Freispruch für Becherwerfer: Kein Henkel, kein Schuldspruch

Im Prozess um einen Becher, der bei einem Bundesligaspie einen Linienrichter verletzte, spricht das Landgericht den Angeklagten frei.

Stefan H. mag damals einen halbvollen Becher geworfen haben - aber nicht eindeutig den, um den es nun ging. Bild: dpa

Im Zweifel für den Angeklagten: Am Ende steht die Erkenntnis, dass all die Zeugenaussagen und Indizien für eine Verurteilung von Stefan H. nicht ausreichen. Zur Last gelegt wurde H., am 1. April 2011 beim Bundesliga-Spiel des FC St. Pauli gegen Schalke 04 einen halb gefüllten Bierbecher auf den Schiedsrichterassistenten Thorsten Schiffner geworfen und diesen damit verletzt zu haben. In erster Instanz war er schuldig gesprochen worden. Am Mittwoch nun verließ er das Hamburger Landgericht mit einem Freispruch im Rücken.

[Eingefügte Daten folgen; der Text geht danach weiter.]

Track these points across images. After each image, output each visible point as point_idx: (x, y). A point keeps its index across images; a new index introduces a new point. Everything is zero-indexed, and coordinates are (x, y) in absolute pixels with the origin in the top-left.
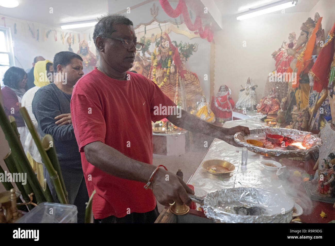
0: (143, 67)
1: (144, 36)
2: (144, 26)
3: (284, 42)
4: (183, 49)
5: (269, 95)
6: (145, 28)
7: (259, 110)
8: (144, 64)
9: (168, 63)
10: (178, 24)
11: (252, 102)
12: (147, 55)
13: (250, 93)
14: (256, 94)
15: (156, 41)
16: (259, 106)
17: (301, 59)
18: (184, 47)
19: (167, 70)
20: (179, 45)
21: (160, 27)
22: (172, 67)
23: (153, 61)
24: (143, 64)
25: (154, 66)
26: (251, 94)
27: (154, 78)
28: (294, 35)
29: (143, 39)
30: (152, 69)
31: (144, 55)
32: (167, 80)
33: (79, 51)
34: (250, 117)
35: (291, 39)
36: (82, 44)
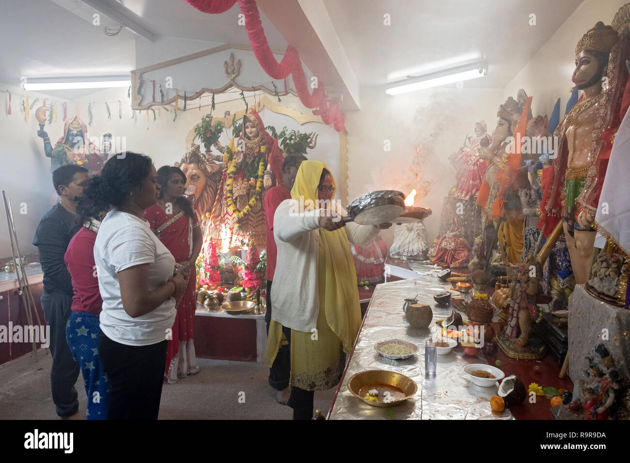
0: (206, 176)
1: (210, 115)
2: (212, 94)
3: (468, 137)
4: (288, 141)
5: (448, 232)
6: (213, 98)
7: (433, 260)
8: (209, 169)
9: (258, 168)
10: (279, 94)
11: (418, 245)
12: (215, 151)
13: (415, 228)
14: (425, 230)
15: (233, 124)
16: (432, 251)
17: (503, 167)
18: (291, 139)
19: (256, 182)
20: (281, 134)
21: (244, 98)
22: (265, 177)
23: (227, 164)
24: (206, 168)
25: (229, 174)
26: (417, 230)
27: (229, 197)
28: (483, 126)
29: (208, 119)
30: (225, 180)
31: (208, 151)
32: (255, 202)
33: (63, 139)
34: (420, 273)
35: (479, 133)
36: (72, 123)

Zuvor hatte Richterin Katrin Wertenbroch sich mit Zeugen auseinandersetzen müssen, die sich an jene paar Sekunden, die nun über drei Jahre zurückliegen, nicht mehr zweifelsfrei erinnern konnten. Mit Zeugen, die früheren Aussagen in wichtigen Details widersprachen, die eigenen Erinnerungslücken durch Schlussfolgerungen ersetzten – und bei denen nicht auszuschließen war, dass sich ihre Wahrnehmungsreste mit der ausführlichen Berichterstattung vermischt haben könnten.

Wankelmütige Zeugen

Vor allem ein zentrales Detail, stand im Zentrum der Widersprüche: die Tatwaffe. Einen unbedruckten Bierbecher ohne Henkel habe der Angeklagte geworfen, sagte der Zeuge Thomas W. Als ihn die Richterin darauf aufmerksam machte, dass er bei seiner polizeilichen Vernehmung vor drei Jahren, kurz nach der Tat, noch einen Becher mit Aufdruck und Henkel als Wurfgeschoss identifiziert hatte, korrigierte W. sich: Dann werde wohl seine frühere Aussage stimmen, sagte er, damals seien seine Eindrücke ja viel frischer gewesen.

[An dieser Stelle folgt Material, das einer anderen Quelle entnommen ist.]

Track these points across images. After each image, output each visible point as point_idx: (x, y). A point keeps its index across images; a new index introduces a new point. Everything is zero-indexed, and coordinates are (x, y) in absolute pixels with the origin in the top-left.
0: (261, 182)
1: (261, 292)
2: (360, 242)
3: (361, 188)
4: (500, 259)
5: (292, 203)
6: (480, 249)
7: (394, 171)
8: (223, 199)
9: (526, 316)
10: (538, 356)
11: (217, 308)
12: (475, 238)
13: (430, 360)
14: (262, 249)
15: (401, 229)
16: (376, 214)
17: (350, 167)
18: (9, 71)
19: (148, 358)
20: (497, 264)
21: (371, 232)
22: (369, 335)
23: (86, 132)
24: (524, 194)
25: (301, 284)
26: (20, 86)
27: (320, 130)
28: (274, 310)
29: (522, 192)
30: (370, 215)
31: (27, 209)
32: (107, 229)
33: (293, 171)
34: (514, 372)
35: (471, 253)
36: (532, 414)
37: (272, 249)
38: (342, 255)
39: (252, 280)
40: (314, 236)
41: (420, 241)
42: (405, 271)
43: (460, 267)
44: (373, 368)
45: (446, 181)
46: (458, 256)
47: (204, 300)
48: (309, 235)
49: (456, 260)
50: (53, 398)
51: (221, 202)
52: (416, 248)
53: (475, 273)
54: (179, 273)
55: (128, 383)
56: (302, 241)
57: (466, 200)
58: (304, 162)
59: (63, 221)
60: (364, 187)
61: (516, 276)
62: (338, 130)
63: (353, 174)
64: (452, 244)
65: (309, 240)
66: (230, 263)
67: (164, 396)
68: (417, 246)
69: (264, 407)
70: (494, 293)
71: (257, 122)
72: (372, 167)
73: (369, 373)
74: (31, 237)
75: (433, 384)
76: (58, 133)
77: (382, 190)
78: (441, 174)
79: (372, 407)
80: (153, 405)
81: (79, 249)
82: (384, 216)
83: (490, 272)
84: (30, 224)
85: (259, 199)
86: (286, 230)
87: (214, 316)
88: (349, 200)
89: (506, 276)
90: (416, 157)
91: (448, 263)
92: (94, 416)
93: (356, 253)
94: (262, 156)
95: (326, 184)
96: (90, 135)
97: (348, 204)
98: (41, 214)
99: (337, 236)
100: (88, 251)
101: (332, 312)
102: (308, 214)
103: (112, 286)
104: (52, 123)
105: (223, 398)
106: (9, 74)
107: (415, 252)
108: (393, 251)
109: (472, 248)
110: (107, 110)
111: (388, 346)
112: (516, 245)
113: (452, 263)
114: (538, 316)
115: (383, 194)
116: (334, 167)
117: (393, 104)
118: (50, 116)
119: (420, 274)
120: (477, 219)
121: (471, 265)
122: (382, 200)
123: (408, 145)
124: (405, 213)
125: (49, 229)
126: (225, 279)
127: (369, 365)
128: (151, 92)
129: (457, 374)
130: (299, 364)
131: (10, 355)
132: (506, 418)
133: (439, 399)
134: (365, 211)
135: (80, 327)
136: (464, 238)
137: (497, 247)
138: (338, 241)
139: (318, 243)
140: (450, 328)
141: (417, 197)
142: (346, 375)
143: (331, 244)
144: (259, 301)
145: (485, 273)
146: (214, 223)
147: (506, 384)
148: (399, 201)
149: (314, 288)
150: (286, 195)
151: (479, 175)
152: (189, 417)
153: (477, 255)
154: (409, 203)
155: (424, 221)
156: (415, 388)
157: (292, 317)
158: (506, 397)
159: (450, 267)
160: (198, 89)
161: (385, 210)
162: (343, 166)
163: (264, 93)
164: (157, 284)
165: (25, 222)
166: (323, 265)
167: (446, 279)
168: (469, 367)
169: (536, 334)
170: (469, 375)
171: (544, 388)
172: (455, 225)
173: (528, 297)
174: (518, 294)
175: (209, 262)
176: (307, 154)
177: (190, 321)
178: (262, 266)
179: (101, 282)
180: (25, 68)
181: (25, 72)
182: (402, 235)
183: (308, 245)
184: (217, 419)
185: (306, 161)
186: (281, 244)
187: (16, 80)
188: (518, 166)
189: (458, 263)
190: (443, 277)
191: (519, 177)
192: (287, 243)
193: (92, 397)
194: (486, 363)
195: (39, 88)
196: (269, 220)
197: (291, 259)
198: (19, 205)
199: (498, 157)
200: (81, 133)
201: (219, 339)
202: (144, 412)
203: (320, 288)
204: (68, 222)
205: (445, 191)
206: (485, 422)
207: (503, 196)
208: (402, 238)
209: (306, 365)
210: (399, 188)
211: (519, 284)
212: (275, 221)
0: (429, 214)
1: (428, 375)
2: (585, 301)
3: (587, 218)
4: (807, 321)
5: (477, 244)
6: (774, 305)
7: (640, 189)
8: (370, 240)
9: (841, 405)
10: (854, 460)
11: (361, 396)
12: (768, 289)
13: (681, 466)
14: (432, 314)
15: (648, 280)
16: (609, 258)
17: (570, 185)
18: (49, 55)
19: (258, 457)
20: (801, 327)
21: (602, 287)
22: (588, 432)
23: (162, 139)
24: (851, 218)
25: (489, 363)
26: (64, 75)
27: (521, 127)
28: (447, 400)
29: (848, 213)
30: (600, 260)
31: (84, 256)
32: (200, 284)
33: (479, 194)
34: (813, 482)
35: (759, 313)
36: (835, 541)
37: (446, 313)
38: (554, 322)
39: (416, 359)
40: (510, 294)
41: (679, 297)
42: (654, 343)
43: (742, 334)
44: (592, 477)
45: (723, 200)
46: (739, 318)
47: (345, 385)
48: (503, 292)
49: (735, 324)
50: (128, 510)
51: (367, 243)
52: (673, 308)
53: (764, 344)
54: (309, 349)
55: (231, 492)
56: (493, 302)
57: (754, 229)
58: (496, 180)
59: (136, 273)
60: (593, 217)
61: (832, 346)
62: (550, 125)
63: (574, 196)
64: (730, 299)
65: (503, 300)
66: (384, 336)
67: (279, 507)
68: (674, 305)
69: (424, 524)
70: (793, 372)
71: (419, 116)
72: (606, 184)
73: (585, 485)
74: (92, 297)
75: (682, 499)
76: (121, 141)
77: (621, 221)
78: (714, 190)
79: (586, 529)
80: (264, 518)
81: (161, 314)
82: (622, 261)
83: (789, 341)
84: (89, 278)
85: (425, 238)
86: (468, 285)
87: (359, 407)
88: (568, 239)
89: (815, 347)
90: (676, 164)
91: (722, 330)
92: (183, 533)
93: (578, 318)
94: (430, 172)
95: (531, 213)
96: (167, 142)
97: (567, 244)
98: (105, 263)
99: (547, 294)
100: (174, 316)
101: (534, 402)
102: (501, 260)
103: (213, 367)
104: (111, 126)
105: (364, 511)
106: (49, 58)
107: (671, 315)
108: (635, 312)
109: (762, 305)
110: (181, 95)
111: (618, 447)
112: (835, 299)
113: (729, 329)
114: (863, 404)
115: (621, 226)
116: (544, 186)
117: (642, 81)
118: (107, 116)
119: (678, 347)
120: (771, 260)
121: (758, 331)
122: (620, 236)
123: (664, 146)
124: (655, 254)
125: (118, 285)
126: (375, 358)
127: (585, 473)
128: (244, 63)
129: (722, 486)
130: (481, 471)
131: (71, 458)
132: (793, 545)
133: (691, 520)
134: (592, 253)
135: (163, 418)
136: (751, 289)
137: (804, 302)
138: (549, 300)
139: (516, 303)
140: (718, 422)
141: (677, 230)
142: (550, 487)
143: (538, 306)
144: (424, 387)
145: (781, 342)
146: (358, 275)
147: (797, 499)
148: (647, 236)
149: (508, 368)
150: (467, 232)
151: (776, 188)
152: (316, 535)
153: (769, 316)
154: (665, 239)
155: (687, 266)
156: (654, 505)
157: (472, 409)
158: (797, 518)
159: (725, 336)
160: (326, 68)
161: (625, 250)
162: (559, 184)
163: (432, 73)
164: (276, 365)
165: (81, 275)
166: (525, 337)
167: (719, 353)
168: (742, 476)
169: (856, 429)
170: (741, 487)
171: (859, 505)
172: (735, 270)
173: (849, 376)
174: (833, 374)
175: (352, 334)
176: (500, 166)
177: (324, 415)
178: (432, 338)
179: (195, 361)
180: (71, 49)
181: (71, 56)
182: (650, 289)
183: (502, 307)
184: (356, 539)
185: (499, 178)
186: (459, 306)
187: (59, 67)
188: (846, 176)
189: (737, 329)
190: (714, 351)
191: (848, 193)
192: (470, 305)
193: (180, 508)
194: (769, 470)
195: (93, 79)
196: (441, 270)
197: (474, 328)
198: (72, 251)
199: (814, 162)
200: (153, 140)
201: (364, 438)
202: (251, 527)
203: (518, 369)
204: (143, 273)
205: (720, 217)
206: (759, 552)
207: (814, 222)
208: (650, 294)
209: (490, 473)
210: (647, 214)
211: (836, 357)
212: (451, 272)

Videoaufzeichnungen vom Spiel und dem zu Boden gehenden Linienrichter zeigen, dass der damals geflogene Becher weder Aufschrift noch Henkel aufwies. Weil mehrere Trinkgefäße auf das Spielfeld geworfen wurden, ließen sich für die Richterin der Angeklagte und die Tatwaffe nicht einwandfrei in Beziehung bringen: Möglicherweise habe H. einen Becher geworfen – aber nicht den, der Schiffner niederstreckte.

Schweigender Angeklagter

Der Beschuldigte selbst äußerte sich während des Verfahrens nicht, sein Anwalt Manuel Fumagali hatte ihm eisernes Schweigen verordnet – nicht dass er sich noch in Widersprüche verwickele. Das überließ Fumagali lieber den Zeugen, deren Aussagen er in seinem Plädoyer schließlich genüsslich sezierte.

Erleichterung über den Freispruch

Im Zuhörerraum war man längst nicht einhellig von der Unschuld des 46-jährigen Familienvaters überzeugt – aber am Ende doch überwiegend erleichtert. Denn ein Schuldspruch hätte den Projektmanager aus Seevetal die ökonomische Existenz kosten können: Auf rund 400.000 Euro beziffert der FC St. Pauli die ihm entgangenen Einnahmen – nach dem Vorfall war er verdonnert worden, ein Heimspiel statt am Millerntor in Lübeck zu absolvieren.

Nach einer rechtskräftigen Verurteilung hätte der Fußball-Zweitligist Stefan H. für diese Summe in Regress nehmen können – drastische Konsequenz für eine Tat, die der Zeuge Thomas W. als „ungezielten Frustwurf“ nach einer umstrittenen Schiedsrichterentscheidung beschrieb. „Das war das teuerste Bier Ihres Lebens“, hatte Amtsrichter Carsten Grote dem Angeklagten nach dessen Verurteilung in erster Instanz mit auf den Weg gegeben.

Nun ist daraus ein Freibier geworden, während der FC St. Pauli auf seinen entgangenen Einnahmen sitzenbleibt – und der damals am Nacken Verletzte das Schmerzensgeld in den Wind schreiben muss, das ihm die erste Instanz zugesprochen hatte.